## TESTO FORNITO
• • • • •
Da metà aprile in Sudan sono in corso violenti scontri tra esercito governativo e milizie paramilitari che hanno sospeso il processo di transizione verso la nascita di un governo civile. La popolazione si nasconde o fugge nei paesi vicini e i cittadini stranieri sono stati messi in salvo. Sulla stampa internazionale le Nazioni Unite hanno sottolineato il rischio di un ‘disastro umanitario colossale’.  Gli scontri si concentrano soprattutto tra la capitale Khartoum e il sud del paese, le ambasciate e le università sono chiuse.

La missione archeologica italiana a Jebel Barkal, nel Nord del Sudan, è diretta dal 2011 da Emanuele Marcello Ciampini, professore di Egittologia all’Università Ca’ Foscari, che interverrà durante la prima edizione della Giornata dell’Archeologia Italiana all’Estero in Campidoglio.  “Credo che in questi momenti si capisca la necessità di fare ricerca e, soprattutto, di mantenere un legame con quel passato che proprio in questi drammatici momenti è a rischio - ha sottolineato Ciampini, parlando dell’attività di Ricerca archeologica che l’Italia conduce da oltre 50 anni nel Paese. - La distruzione delle testimonianze (volontaria o involontaria che sia) rischia infatti di cancellare legami con la propria memoria”.
• • • • •
## Immagini di pose umane con coordinate
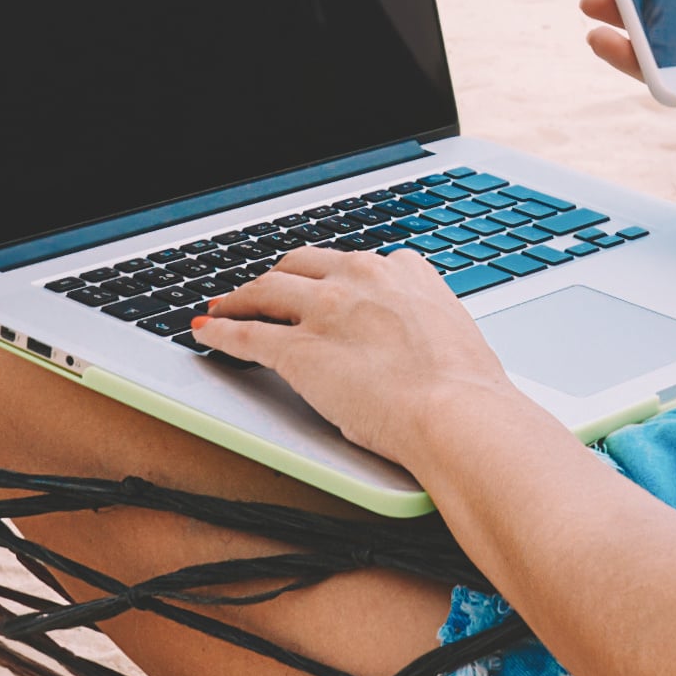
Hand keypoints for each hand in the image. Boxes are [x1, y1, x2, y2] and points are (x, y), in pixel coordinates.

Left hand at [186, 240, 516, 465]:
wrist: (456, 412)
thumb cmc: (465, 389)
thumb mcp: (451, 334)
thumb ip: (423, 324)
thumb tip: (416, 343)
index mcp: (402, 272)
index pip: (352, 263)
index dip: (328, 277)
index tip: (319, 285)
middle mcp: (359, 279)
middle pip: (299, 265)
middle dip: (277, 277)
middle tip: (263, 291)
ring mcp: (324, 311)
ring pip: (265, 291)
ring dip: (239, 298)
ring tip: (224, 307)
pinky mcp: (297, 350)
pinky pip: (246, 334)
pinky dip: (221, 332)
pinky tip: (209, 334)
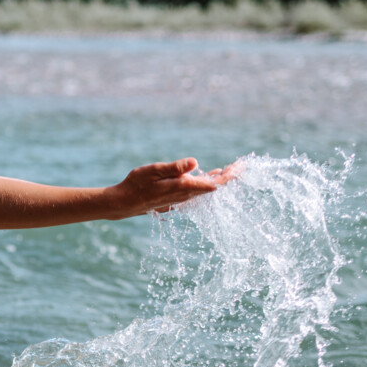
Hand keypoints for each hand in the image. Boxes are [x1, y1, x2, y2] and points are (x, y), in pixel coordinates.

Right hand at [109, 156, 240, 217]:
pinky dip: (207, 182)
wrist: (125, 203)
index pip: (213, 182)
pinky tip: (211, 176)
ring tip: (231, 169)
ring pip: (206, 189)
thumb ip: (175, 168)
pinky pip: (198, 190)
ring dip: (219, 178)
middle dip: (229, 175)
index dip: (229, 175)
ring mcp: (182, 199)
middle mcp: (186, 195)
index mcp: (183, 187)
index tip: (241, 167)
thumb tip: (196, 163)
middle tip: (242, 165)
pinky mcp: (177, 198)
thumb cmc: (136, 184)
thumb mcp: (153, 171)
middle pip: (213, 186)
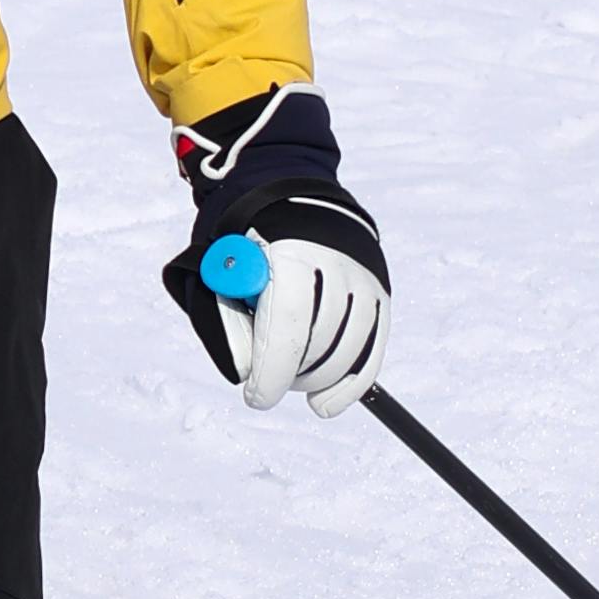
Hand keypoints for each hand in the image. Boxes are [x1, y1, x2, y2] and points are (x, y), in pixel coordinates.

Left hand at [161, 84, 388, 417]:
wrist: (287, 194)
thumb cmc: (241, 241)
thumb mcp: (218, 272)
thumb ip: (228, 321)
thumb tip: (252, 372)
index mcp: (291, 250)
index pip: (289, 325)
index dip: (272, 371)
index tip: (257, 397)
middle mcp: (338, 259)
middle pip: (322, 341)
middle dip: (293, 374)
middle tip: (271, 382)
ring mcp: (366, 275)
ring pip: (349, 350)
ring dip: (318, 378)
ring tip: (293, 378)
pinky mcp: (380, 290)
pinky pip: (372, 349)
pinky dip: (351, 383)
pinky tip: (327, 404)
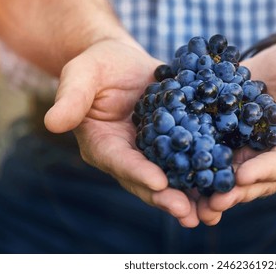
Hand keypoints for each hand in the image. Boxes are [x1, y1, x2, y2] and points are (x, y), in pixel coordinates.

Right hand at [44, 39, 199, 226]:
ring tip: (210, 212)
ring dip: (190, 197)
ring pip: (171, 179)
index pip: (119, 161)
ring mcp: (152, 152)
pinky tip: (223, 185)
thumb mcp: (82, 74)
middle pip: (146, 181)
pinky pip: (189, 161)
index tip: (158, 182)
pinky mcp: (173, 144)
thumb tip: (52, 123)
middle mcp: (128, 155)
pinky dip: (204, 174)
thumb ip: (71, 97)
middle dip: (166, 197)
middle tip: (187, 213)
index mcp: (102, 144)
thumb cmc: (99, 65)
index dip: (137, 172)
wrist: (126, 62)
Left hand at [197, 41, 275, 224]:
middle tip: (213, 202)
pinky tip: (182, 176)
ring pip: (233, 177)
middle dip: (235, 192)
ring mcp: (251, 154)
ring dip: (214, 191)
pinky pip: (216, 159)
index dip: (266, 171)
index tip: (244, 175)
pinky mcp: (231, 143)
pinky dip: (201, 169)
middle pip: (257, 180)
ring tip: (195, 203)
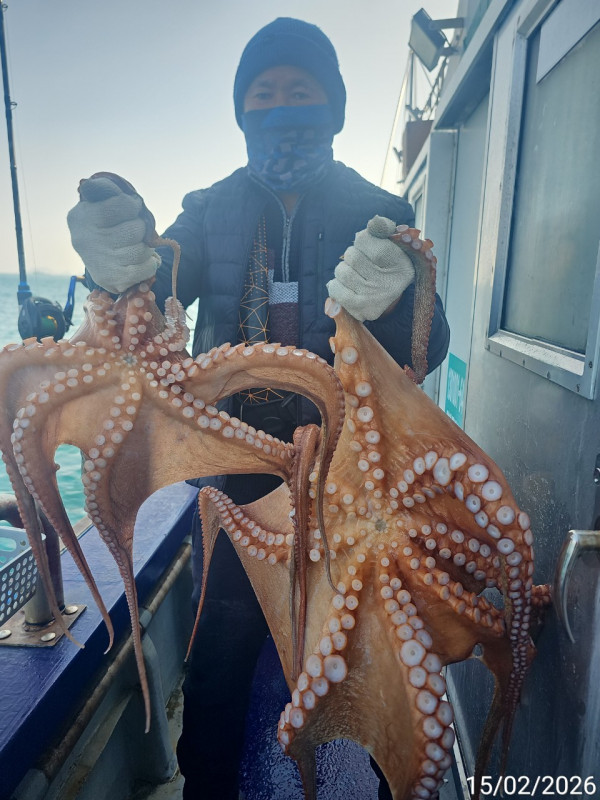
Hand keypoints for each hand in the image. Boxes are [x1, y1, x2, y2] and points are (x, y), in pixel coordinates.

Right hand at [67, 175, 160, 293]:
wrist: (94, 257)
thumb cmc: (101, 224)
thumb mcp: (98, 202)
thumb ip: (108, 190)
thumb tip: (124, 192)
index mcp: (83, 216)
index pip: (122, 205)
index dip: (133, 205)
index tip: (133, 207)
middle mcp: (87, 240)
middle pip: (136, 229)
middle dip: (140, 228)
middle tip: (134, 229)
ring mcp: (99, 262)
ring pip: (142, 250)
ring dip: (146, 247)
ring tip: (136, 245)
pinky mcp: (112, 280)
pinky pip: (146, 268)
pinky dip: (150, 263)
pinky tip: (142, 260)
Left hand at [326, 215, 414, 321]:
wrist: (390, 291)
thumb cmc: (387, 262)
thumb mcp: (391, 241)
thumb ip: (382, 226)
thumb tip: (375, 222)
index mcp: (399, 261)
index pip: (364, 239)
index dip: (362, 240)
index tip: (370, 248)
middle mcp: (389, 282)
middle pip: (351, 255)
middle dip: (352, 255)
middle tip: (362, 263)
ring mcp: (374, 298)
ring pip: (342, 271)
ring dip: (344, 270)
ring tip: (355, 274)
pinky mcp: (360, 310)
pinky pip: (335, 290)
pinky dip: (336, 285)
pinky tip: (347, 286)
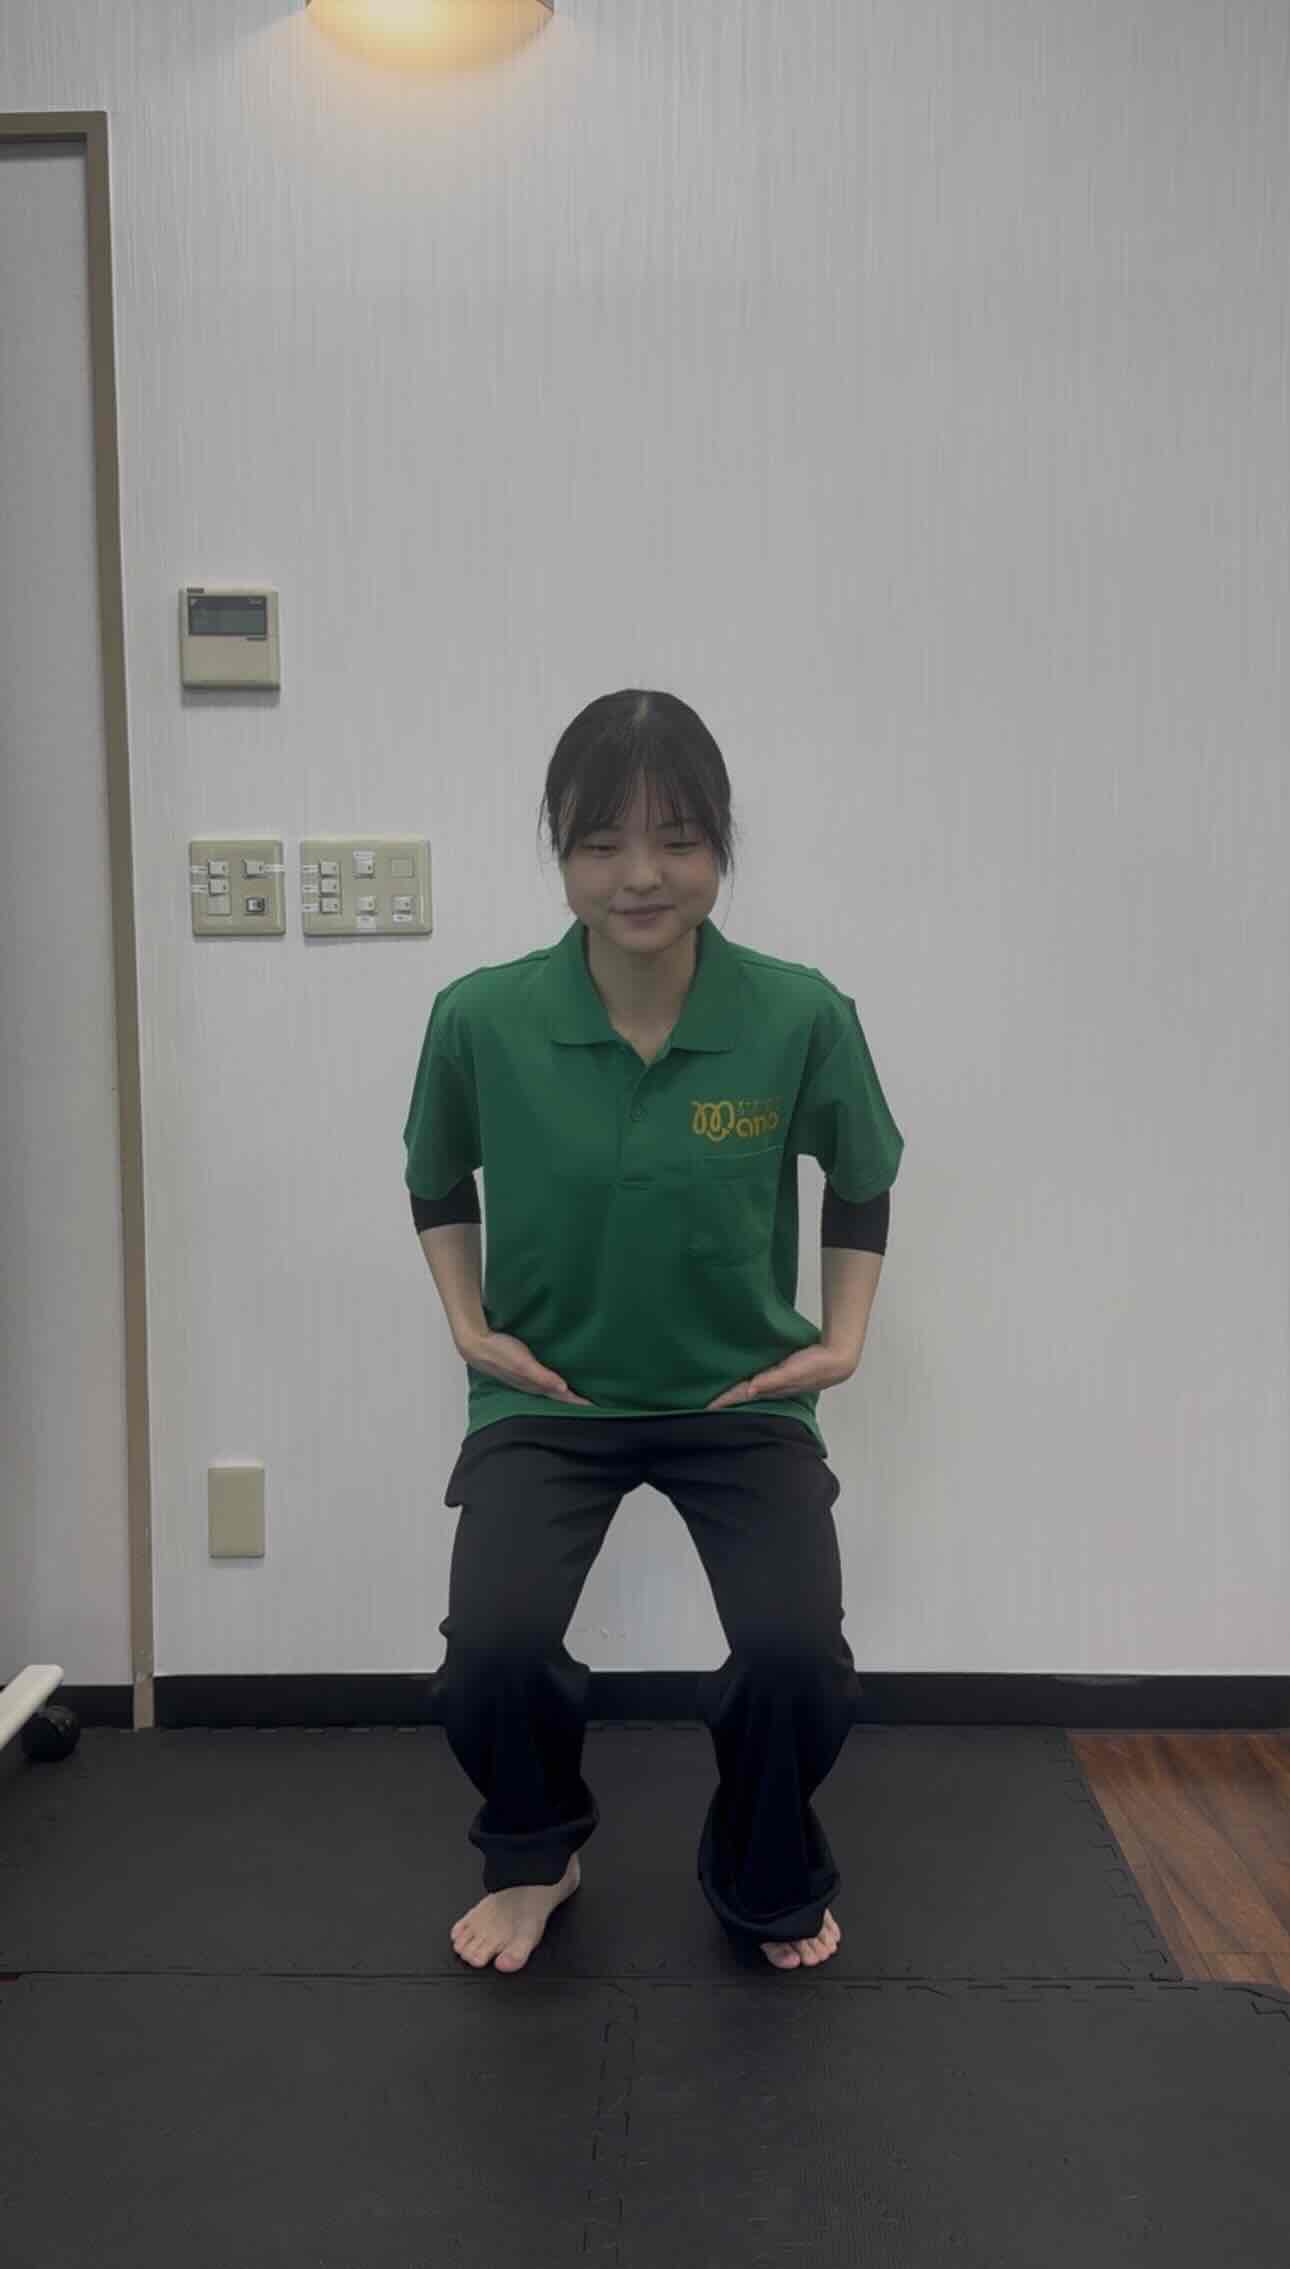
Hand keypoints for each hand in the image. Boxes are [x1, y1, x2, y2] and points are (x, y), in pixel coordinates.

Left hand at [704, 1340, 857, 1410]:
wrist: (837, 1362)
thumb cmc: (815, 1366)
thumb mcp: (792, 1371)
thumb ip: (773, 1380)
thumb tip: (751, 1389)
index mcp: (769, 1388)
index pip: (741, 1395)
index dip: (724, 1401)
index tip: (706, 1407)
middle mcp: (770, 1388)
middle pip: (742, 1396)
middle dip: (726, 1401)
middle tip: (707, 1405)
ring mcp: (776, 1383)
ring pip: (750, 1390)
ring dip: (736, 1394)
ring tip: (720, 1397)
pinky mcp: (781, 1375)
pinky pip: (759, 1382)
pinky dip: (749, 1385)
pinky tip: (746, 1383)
• • • • •
## DETTAGLI ESERCIZIO
Rispondi a queste domande sul testo sul Sudan:
(a) Da quando sono in corso gli scontri in Sudan?
(b) In quale parte del Sudan si trova Jebel Barkal?
(c) Da quale anno Emanuele Marcello Ciampini dirige la missione archeologica italiana a Jebel Barkal?
I record sono un materiale a sé, distinto dal testo.

## RISPOSTA
(a) Da metà aprile.
(b) Nel Nord del Sudan.
(c) Dal 2011.